The Supreme Court’s decision was tailored narrowly, but it may provide openings for lawyers to argue that other forms of mass Internet streaming violate copyright.
Tiny tuner: One of the small aerials assigned to each Aereo customer for capturing over-the-air television.
In the U.S. Supreme Court’s smackdown of Internet TV upstart Aereo today, some legal watchers see a threat to other cloud storage and content-streaming models, even though the court tried to tailor its decision as narrowly as possible to the broadcasting context.
Aereo burst on the scene two years ago with a new business and technology model: capture free over-the-air TV broadcasts on tiny antennas in data centers—one antenna per customer—and send that content over the Internet to individual subscribers, or allow them to record it using a cloud-based DVR service.
But by a 6-3 vote in a ruling released Wednesday, the court agreed with broadcasters in finding that Aereo’s model was functionally no different from what cable companies are doing, except that cable TV companies pay broadcasters fees and Aereo does not. The court also found that Aereo was in effect enabling a public rebroadcast of copyrighted works. It was a major blow, and a spectacular turnaround, for the startup (see “Aereo’s on a Roll”).
At multiple points in the ruling, the court tried to make clear that it was only talking about television broadcasting, not other cloud streaming models.
Justice Stephen Breyer, writing for the majority, said “the public” means “members of the public who pay primarily to watch broadcast television programs, many of which are copyrighted.”
Breyer sought to distance the ruling form other cloud services, adding, “We have not considered whether the public performance right is infringed when the user of a service pays primarily for something other than the transmission of copyrighted works, such as the remote storage of content” and “In addition, an entity does not transmit to the public if it does not transmit to a substantial number of people outside of a family and its social circle.”

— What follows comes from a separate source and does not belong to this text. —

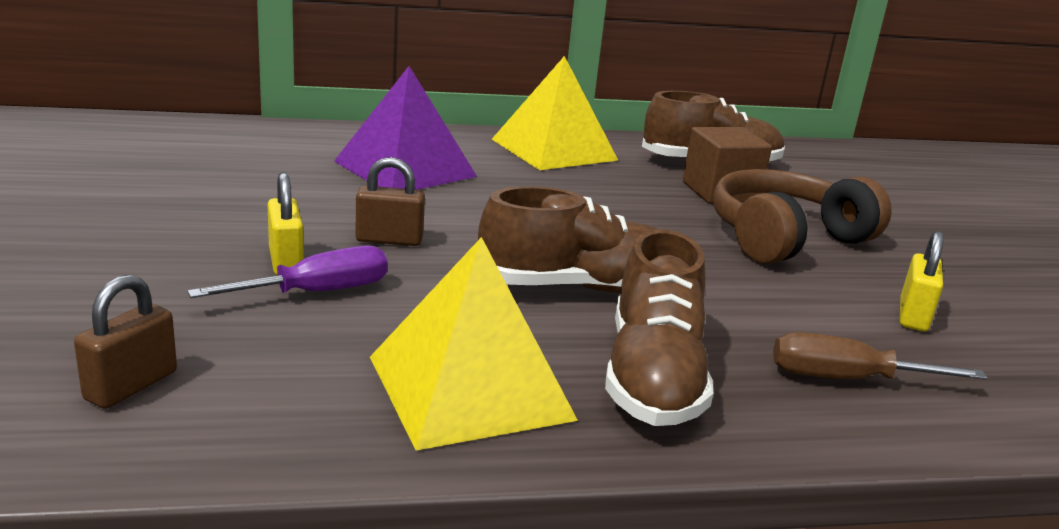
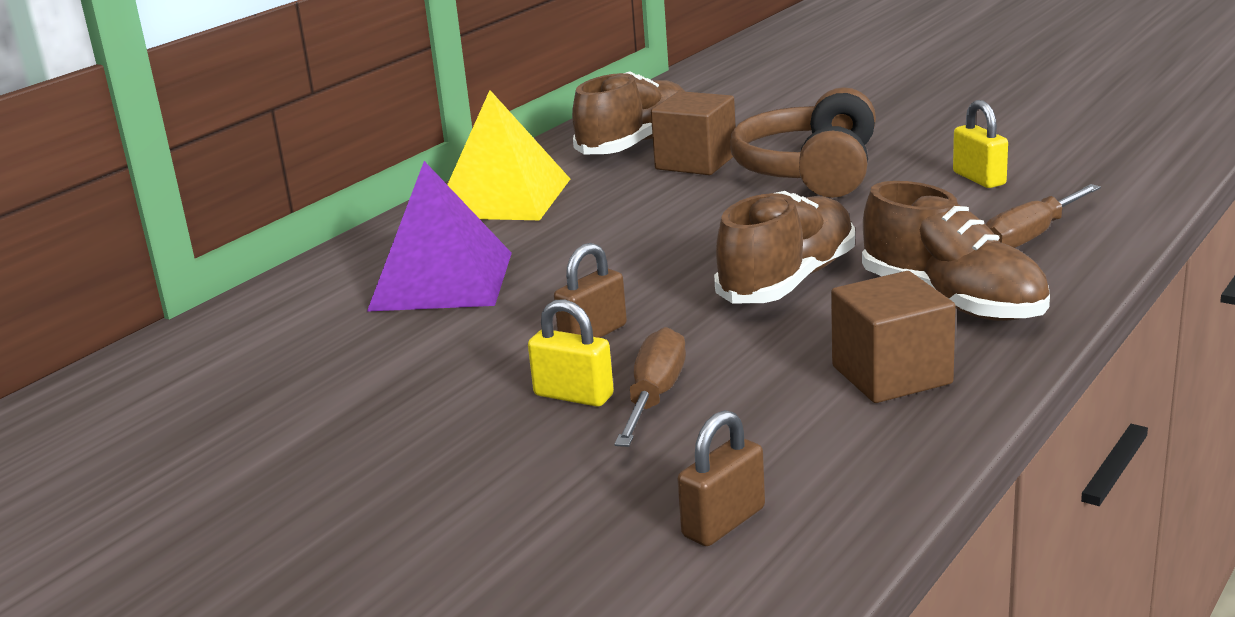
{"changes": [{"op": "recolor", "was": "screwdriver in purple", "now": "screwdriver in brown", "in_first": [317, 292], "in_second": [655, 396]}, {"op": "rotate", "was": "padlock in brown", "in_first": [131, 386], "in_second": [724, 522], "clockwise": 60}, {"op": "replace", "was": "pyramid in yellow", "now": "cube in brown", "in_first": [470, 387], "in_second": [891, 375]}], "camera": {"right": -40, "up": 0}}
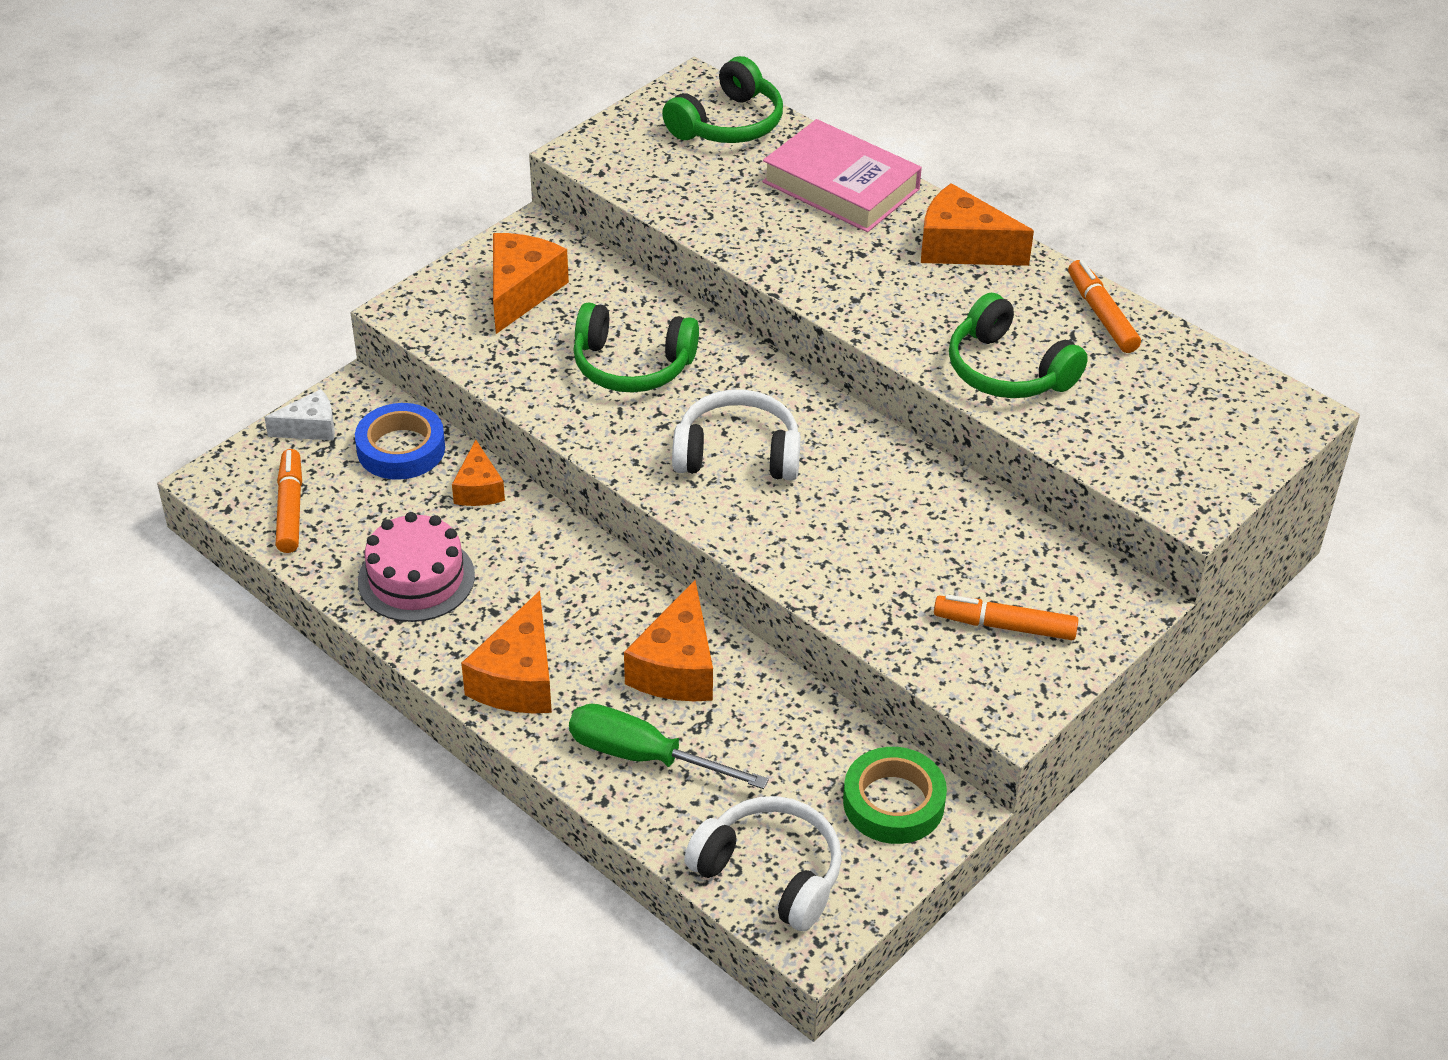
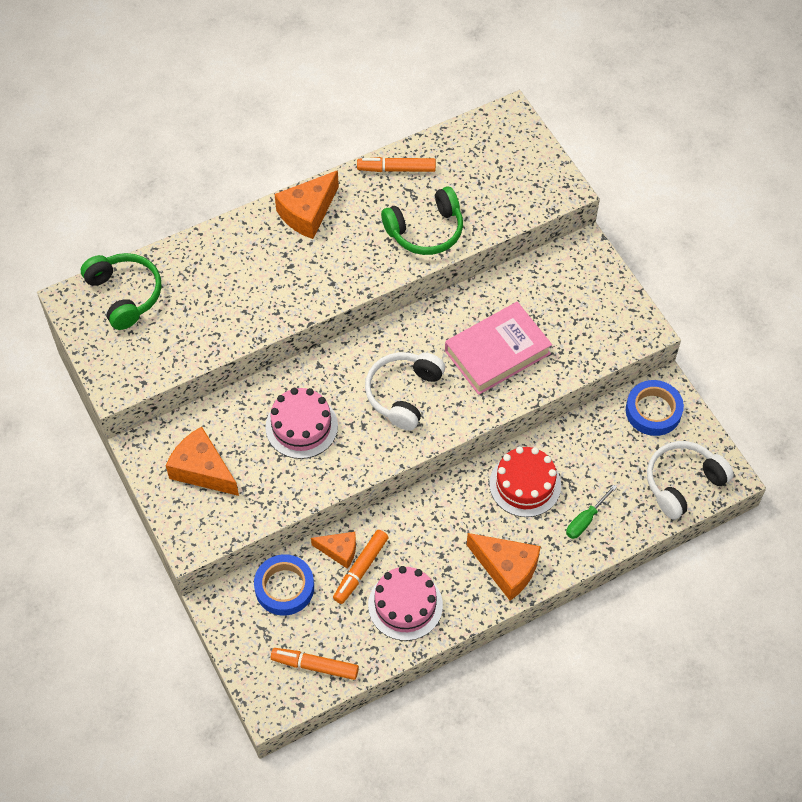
{"changes": [{"op": "replace", "was": "headphones in green", "now": "cake in pink", "in_first": [632, 365], "in_second": [301, 426]}, {"op": "move", "was": "marker in orange", "in_first": [1004, 626], "in_second": [360, 569]}, {"op": "move", "was": "book in pink", "in_first": [841, 185], "in_second": [497, 352]}, {"op": "replace", "was": "cheese in orange", "now": "cake in red", "in_first": [676, 667], "in_second": [525, 484]}, {"op": "resize", "was": "screwdriver in green", "in_first": [643, 756], "in_second": [585, 520], "ratio": 0.61}, {"op": "recolor", "was": "tape in green", "now": "tape in blue", "in_first": [893, 802], "in_second": [653, 411]}, {"op": "delete", "was": "cheese in white", "in_first": [310, 428]}], "camera": {"right": -70, "up": 15}}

Yet John Bergmayer, a staff attorney at Public Knowledge, a think tank in Washington, D.C., predicts that enterprising lawyers could find plenty in the ruling with which to attack other cloud services.
By some reckoning, he says, Amazon’s music locker and similar services could someday look comparable to Aereo. “If multiple people upload the same popular song, at some point they will be listening to them at the same time,” he says. “Is it now just a question of how many people are listening to the content simultaneously that determines whether the Supreme Court’s principle applies?”
While there is plenty in the ruling that cloud providers could also use to defend themselves, there’s reason to worry, he says. “My basic take on this is it will lead to uncertainty and litigation, because there is enough ammunition in there for future lawsuits.”
In a dissent, Justice Antonin Scalia said the opinion was “built on the shakiest of foundations,” adding, “The Court vows that its ruling will not affect cloud-storage providers and cable television systems … but it cannot deliver on that promise given the imprecision of its results-driven rule.”
Others disagree. Andrew Goldstein, a lawyer at Freeborn & Peters, a law firm in Chicago that often represents content providers, is skeptical of worries that copyright holders could say a storage service like Google, Dropbox, or Amazon is violating copyright when a user accesses his or her own content.
“I think the Supreme Court did the best job they could at making this as narrow an opinion as they could,” he says. “They deliberately said they are not ruling on future technologies that are not before them.”
While broadcasters were thrilled, Aereo CEO and founder Chet Kanojia released a statement calling the decision “a massive setback for the American consumer” that “sends a chilling message to the technology industry.”